__SELECTED EXTRACT__

++++++++++++++++++++

---
name: myco:install-and-initialize-myco
description: "Use this skill when installing Myco for the first time, initializing Myco in a new project, or troubleshooting a broken installation. Activate even if the user just asks \"how do I get started with Myco\" or \"how do I add Myco to my project\" without explicitly saying \"install.\" Covers the full lifecycle: bootstrapping the CLI via the install script, running `myco init`, verifying health with `myco doctor`, and managing updates and removal."
managed_by: myco
user-invocable: true
allowed-tools: Read, Bash, Grep, Glob
---

# Install and Initialize Myco

## Prerequisites

- Node.js installed (Myco requires Node.js ≥ 18)
- Git repository initialized for the target project
- At least one supported agent installed (Claude Code, Cursor, Windsurf, Codex, Gemini CLI, or VS Code Copilot)

## Steps

### 1. Bootstrap the CLI

Install the Myco CLI globally via the install script:

```bash
curl -fsSL https://myco.sh/install.sh | bash
```

Or via npm:

```bash
npm install -g myco
```

Verify the installation:

```bash
myco --version
```

### 2. Initialize Myco in a Project

Navigate to the project root and run:

```bash
myco init
```

**What `myco init` does:**

1. Creates `.myco/` directory (vault database, config, secrets)

++++++++++++++++++++

__Stored entries__
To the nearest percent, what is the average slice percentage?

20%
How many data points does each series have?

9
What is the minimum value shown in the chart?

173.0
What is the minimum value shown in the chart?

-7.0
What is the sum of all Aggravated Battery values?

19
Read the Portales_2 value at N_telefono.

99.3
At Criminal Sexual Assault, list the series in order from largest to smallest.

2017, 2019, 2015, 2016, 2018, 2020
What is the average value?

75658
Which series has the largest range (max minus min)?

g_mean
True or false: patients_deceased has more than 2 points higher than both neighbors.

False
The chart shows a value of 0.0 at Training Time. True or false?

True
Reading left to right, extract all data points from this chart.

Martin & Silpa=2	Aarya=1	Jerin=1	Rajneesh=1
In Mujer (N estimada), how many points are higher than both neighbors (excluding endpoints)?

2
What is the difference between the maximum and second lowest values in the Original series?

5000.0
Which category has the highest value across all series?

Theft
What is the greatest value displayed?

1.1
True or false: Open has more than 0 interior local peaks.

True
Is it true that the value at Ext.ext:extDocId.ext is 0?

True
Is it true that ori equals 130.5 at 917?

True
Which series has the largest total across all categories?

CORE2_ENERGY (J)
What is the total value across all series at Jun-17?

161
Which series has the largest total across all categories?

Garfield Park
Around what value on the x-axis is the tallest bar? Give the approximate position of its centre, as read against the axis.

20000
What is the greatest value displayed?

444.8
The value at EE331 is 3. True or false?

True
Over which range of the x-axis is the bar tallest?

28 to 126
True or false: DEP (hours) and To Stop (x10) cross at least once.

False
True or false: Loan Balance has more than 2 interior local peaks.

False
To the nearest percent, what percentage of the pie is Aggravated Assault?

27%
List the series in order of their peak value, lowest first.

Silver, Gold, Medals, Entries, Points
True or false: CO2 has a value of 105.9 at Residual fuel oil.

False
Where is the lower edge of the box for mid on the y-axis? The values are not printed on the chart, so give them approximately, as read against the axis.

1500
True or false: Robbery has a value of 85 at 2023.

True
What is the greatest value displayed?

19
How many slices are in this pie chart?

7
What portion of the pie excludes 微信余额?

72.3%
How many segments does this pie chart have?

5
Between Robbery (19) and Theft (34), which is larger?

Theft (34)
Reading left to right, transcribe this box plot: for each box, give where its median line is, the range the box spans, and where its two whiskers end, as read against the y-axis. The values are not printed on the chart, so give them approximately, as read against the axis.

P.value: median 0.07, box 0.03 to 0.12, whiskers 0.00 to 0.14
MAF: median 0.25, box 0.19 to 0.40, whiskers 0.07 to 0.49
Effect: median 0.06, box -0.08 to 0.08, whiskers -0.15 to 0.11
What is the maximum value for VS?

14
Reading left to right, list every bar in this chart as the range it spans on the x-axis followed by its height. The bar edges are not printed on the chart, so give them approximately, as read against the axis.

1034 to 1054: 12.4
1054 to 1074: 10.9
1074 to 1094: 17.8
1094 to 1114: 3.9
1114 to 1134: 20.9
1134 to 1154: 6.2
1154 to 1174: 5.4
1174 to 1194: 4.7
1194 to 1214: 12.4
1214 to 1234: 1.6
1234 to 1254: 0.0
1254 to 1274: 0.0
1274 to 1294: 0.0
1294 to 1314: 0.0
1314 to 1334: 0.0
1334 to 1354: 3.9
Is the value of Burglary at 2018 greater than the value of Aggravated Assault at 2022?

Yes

++++++++++++++++++++

__QUESTIONS TO ANSWER__
• 1. Answer the following questions using the Myco installation guide:
(a) What minimum version of Node.js does Myco require?
(b) Which command confirms that the CLI was installed?
(c) Which directory does `myco init` create?
• 2. Continue the Myco installation guide, starting with the next line of the text.

__EXERCISE RESULTS__
• 1.
(a) Node.js 18 or later (≥ 18).
(b) `myco --version`
(c) The `.myco/` directory, which holds the vault database, config, and secrets.

• 2.
2. Writes `.myco/myco.yaml` with project configuration
3. **Seeds the `symbionts` list in `.myco/myco.yaml`** — reads each installed symbiont's manifest `defaultEnabled` field via `SymbiontInstaller` and populates the per-project activation list with sensible defaults
4. Registers MCP server entries for each enabled symbiont
5. Installs hook files for each enabled symbiont — hooks use harness env vars (`${CLAUDE_PROJECT_DIR:-.}`, `${CURSOR_PROJECT_DIR:-.}`, etc.) for root-anchoring so they resolve correctly regardless of working directory
6. Creates skill symlinks under `.agents/skills/`
7. Creates thin `AGENTS.md` reference stubs for agents that require their own instruction file
8. Starts the daemon in the background automatically
9. Opens the Myco UI to the **Settings** page (`/settings`) in your browser

**The Myco Agent pipeline is off-by-default after init.** `myco init` writes these keys explicitly to `.myco/myco.yaml`:

```yaml
agent:
  scheduled_tasks_enabled: false
  event_tasks_enabled: false
```

No Myco Agent pipeline features (agent pipeline, digest, skill lifecycle) are active until you enable them through the daemon UI after startup.

**The `symbionts` list in `.myco/myco.yaml`:**

```yaml
symbionts:
  - claude-code
  - cursor
  # windsurf is installed on this machine but defaultEnabled: false in manifest
  # so it is NOT added to this project's list
```

This list is the **per-project activation gate**. An agent installed on the machine but absent from this list is not active for this project. This decouples machine-level installation from project-level activation.

After `myco init`, review the `symbionts` list in `.myco/myco.yaml` and add/remove agents for this project specifically.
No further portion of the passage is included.